Oh, it was gorgeousness and gorgeosity made flesh...

I wrapped a towel around myself and sat on the floor. Just sat there.

What else was there for me to do?

**********

"Have you ever thought about....suicide?"

The word came out painfully. "Not seriously."

"You've never....." I shook my head.

"No."

He relaxed a little. "What about any medications, are you on anythin'?"

"No," I said. "I'm not depressed or anything, I just..."

"You just what?"

"I just....I'm just down sometimes, that's all."

Angus didn't say anything. We sat at the table drinking the tea Angus had made. The tea I had given him from my purse. The tea for emergencies. 

This was definitely an emergency. 

Neither of us said anything for a while. Finally I took my chance to explain. "I was stupid to take all those tablets last night," I admitted. "I have a good life, I have two parents who love me, a roof over my head...I have two jobs and money for food..." Angus just listened. A cigarette burned on an ashtray between us. "I just had a bad day. It happens sometimes."

Angus still didn't say anything. My head hurt and I was dizzy from want of sleep. The radio was on playing soft music at a low volume. Angus' request. I sipped at my tea. Almost on instinct I felt for my sunburn which had finally stopped peeling days ago. 

What day was it anyway?

After my birthday I stopped counting. Mid July, that was good enough for me. I rolled my sleeves up. The AC in the room wasn't working very well. Drinking tea didn't help. 

Except that it did. 

Angus stood up and stretched then stared at the floor. He went into his...our room for something and I waited patiently. A few minutes later he came back and picked up his mug of tea. "What are you thinkin'?" he asked.

"About what?"

"About....the rest of the tour..."

I stared at my tea. Black as my soul. 

With a little more milk.

A responsible person would have admitted the tour was too much and they weren't mentally ready for that kind of tax. 
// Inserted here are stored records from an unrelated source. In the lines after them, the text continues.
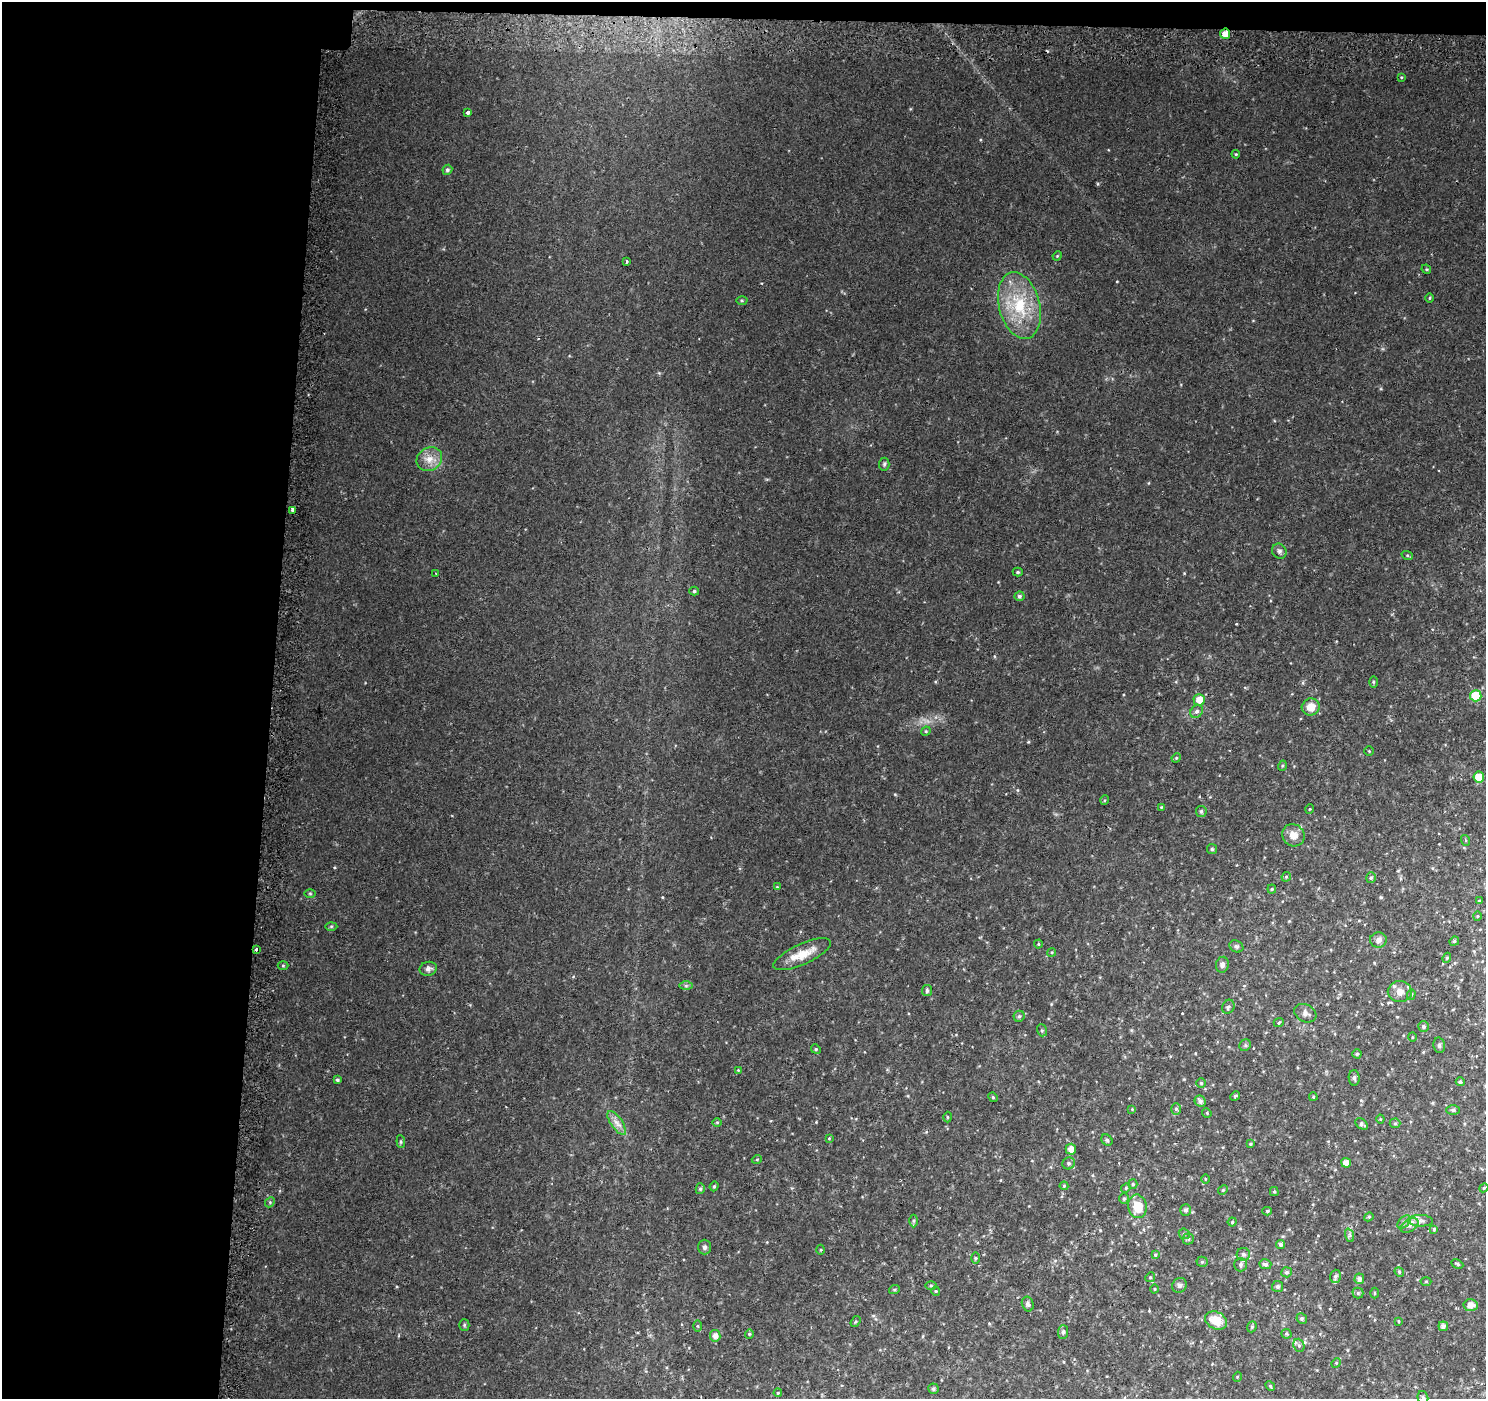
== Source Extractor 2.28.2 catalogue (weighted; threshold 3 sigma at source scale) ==
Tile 1 of 3 x 3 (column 1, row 1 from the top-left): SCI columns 38-1521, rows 3117-4513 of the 4520 x 4778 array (HDU 1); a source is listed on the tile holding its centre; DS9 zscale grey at full resolution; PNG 1488 x 1401 px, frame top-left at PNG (2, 2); each listed source drawn as its Kron ellipse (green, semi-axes under 4 px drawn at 4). Shown black and unused: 19% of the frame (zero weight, under 2 of 3 exposures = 3% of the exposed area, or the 3 px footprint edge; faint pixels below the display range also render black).
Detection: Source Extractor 2.28.2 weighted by HDU 2 'WHT'; one run over the whole footprint, this tile lists its part. Background 0.0573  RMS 0.0079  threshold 0.0354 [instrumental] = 3 sigma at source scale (4.5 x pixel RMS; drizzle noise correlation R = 1.50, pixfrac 1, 0.0396/0.0396 arcsec/px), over >= 5 px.
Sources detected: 170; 1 cosmic-ray / hot-pixel residue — neither listed nor drawn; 2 inside a brighter listed object's ellipse — not listed separately; the other 167 listed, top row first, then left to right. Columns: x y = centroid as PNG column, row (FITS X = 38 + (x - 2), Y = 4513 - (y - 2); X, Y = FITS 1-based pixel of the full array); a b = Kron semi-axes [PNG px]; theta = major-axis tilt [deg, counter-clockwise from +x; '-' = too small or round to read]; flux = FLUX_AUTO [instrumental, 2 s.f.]
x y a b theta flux
1225 34 5 5 - 6.7
1401 77 4 3 - 0.69
468 113 4 3 - 13
1236 154 4 4 - 0.8
447 170 5 4 - 1.7
1057 256 5 4 - 0.79
626 262 3 3 - 3.8
1426 269 5 4 - 0.88
1430 298 5 3 - 0.79
742 300 5 3 - 0.91
1019 305 34 20 -75 40
429 459 13 11 33 8.3
884 464 6 5 - 1.4
292 510 4 3 - 4.8
1279 551 8 7 - 2.1
1407 555 6 4 -18 0.96
1018 572 5 4 - 1.1
436 574 4 2 - 0.52
694 591 5 4 - 1.3
1019 596 5 5 - 1.8
1373 682 6 4 -90 0.95
1476 696 6 5 - 27
1199 700 5 5 - 8.5
1311 707 9 8 - 9.9
1197 711 7 5 43 2.3
926 731 5 4 - 0.85
1369 751 4 4 - 0.8
1176 758 5 4 - 0.78
1282 766 5 3 - 0.8
1479 777 5 5 - 15
1105 800 5 3 - 0.78
1161 807 4 4 - 0.69
1310 809 5 3 - 0.61
1201 811 5 5 - 1.9
1293 835 11 10 - 7.6
1465 840 5 3 - 0.79
1212 849 5 5 - 1.1
1286 877 5 4 - 0.9
1371 878 5 5 - 1.5
777 887 4 4 - 0.68
1272 889 4 4 - 0.88
310 893 6 4 -1 0.97
1479 901 4 3 - 0.66
1477 916 5 3 - 0.72
331 926 6 4 1 1.1
1378 940 8 7 - 3.5
1454 941 5 4 - 1.2
1038 944 4 4 - 0.86
1236 946 7 5 -28 1.6
256 949 4 3 - 6.5
1052 952 4 3 - 0.8
802 954 31 10 25 14
1447 958 5 4 - 0.98
1222 965 8 6 82 2.6
283 966 5 3 - 0.84
428 969 9 7 14 3
686 986 6 4 0 1.4
927 990 6 5 - 1.9
1400 992 12 10 1 6.1
1411 994 5 4 - 1.1
1228 1007 7 6 - 1.8
1305 1013 11 8 -29 3.3
1019 1016 5 5 - 1.5
1279 1022 5 3 - 0.78
1423 1026 5 5 - 1.9
1042 1030 6 5 - 1.3
1412 1037 5 3 - 0.6
1245 1045 6 5 - 1.3
1439 1045 8 5 -76 1.6
816 1049 5 4 - 1.1
1357 1054 4 4 - 1.2
738 1070 3 3 - 0.55
1354 1078 8 5 -88 1.6
337 1080 4 4 - 1.4
1460 1082 4 4 - 1.9
1201 1083 4 4 - 0.93
1235 1096 5 4 - 0.93
993 1097 5 4 - 0.99
1313 1097 4 3 - 1
1200 1101 6 5 - 2.9
1132 1109 4 4 - 0.62
1176 1109 5 5 - 1.4
1453 1110 7 5 0 1.7
1207 1113 5 4 - 0.85
947 1117 5 3 - 0.72
1380 1119 4 4 - 0.79
717 1122 5 3 - 0.77
617 1123 14 5 -55 4.7
1395 1123 5 5 - 1.1
1362 1124 7 5 -38 1.9
829 1138 4 4 - 0.74
1107 1140 6 5 - 1.3
401 1142 6 4 -85 1.1
1250 1144 4 4 - 0.89
1071 1149 5 5 - 5.9
757 1159 5 3 - 0.64
1069 1163 6 6 - 1.8
1346 1163 5 5 - 6.8
1205 1179 5 3 - 0.73
1133 1184 5 4 - 0.91
714 1186 5 4 - 0.97
1064 1186 4 4 - 0.81
1126 1188 5 4 - 0.92
1484 1188 4 4 - 0.92
700 1189 5 4 - 1.3
1223 1190 5 4 - 1
1274 1191 4 4 - 1.1
1124 1199 5 4 - 1.3
270 1202 5 4 - 0.96
1137 1206 12 9 -79 16
1186 1210 6 5 - 1.9
1267 1211 5 4 - 1
1369 1217 5 4 - 1
913 1221 6 4 90 1.3
1420 1221 12 5 -1 3.6
1232 1222 4 4 - 0.95
1404 1222 8 5 46 2.4
1410 1225 10 6 32 3.1
1434 1229 4 4 - 0.94
1184 1234 6 5 - 1.2
1349 1235 7 4 -71 1.4
1188 1239 5 5 - 1.5
1281 1244 4 4 - 1.7
705 1247 7 6 - 2.1
821 1250 5 3 - 0.73
1243 1254 6 6 - 2.3
1155 1255 4 3 - 0.78
975 1258 6 4 -90 0.92
1202 1262 5 5 - 1.2
1265 1264 6 5 - 2.4
1457 1264 6 3 -26 1.1
1240 1265 7 6 - 2.1
1286 1272 5 5 - 2
1399 1272 5 4 - 1
1335 1276 6 5 - 1.8
1150 1277 5 4 - 1
1359 1279 5 5 - 2.8
1426 1281 5 3 - 0.75
931 1285 5 4 - 0.9
1179 1285 8 7 - 2.4
1278 1287 5 5 - 2.1
1155 1289 4 3 - 0.67
894 1290 5 3 - 0.82
936 1291 4 4 - 0.75
1358 1293 5 5 - 1.4
1374 1293 5 3 - 0.74
1028 1304 7 6 - 2.1
1470 1305 7 6 - 5.8
1302 1319 5 5 - 1.7
1216 1320 11 8 -25 15
855 1321 6 4 55 1.1
1398 1321 3 3 - 0.72
464 1325 5 5 - 1.1
698 1326 5 4 - 0.82
1443 1326 4 4 - 3
1252 1327 6 4 68 1.3
1063 1332 7 5 88 1.7
749 1334 4 4 - 0.96
1286 1334 5 4 - 1
715 1336 6 5 - 4.1
1299 1345 7 5 -69 1.7
1336 1363 5 4 - 0.88
1237 1377 5 3 - 0.72
1270 1386 5 4 - 1
933 1389 5 5 - 1.8
778 1393 4 3 - 0.89
1423 1398 7 5 -75 1.5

But my irresponsible, lying, and stubborn little arse didn't want to leave. 

I didn't want to say goodbye. 

"I'm not sendin' ya' home or anythin'," Angus said in response to my silence. "This isn't my decision, ya' know. It's yours an' if you wanna stay...." He made a vague gesture. "But I wanna do the right thing, whatever that is. The right thing for you, I mean." 

I folded my hands together. 

"Whatever you think is best, Hannah. But....I don't want you hurtin', ya' know?"

Why did my heart ache?

I just stared at him. Only one thing seemed to be the remedy for my cluttered mind. The one thing that would make everything okay when everything felt wrong. Something that would get me started in the right direction. 

I stood from the table and hugged him.

I buried my face in his jumper and held him as tightly as I could. 

And I cried. 

He let me. 

**********

There was no concert that day. We spent the night together again. He offered to show me a few things on the guitar and I returned to him a very distressed instrument. If anything could make a guitar gently weep it would be my playing. 

Angus had taken a shower before dinner and came back dripping wet and grumbling about the soap in his eye. The pasta I cooked seemed to help wash it out. 

Afterwards we sat on the couch watching a telly horror film. 

I wasn't scared. 

How could I have possibly been scared when my face was buried in Ang's neck and I couldn't even see what was happening? 

I felt him kiss my hair and pull the blanket closer around us. 

I felt my heart race. 

I felt a remarkable sense of calm, a knot in my stomach, my muscles relaxing, my eyes welling up, my eyes fluttering sleepily....

In truth....I was scared.

There was nothing I was facing that I couldn't handle. My heart longed to go home. My heart longed for a familiar environment. 

My heart longed for my new friends. 

My heart longed for the adventure I was leaving behind.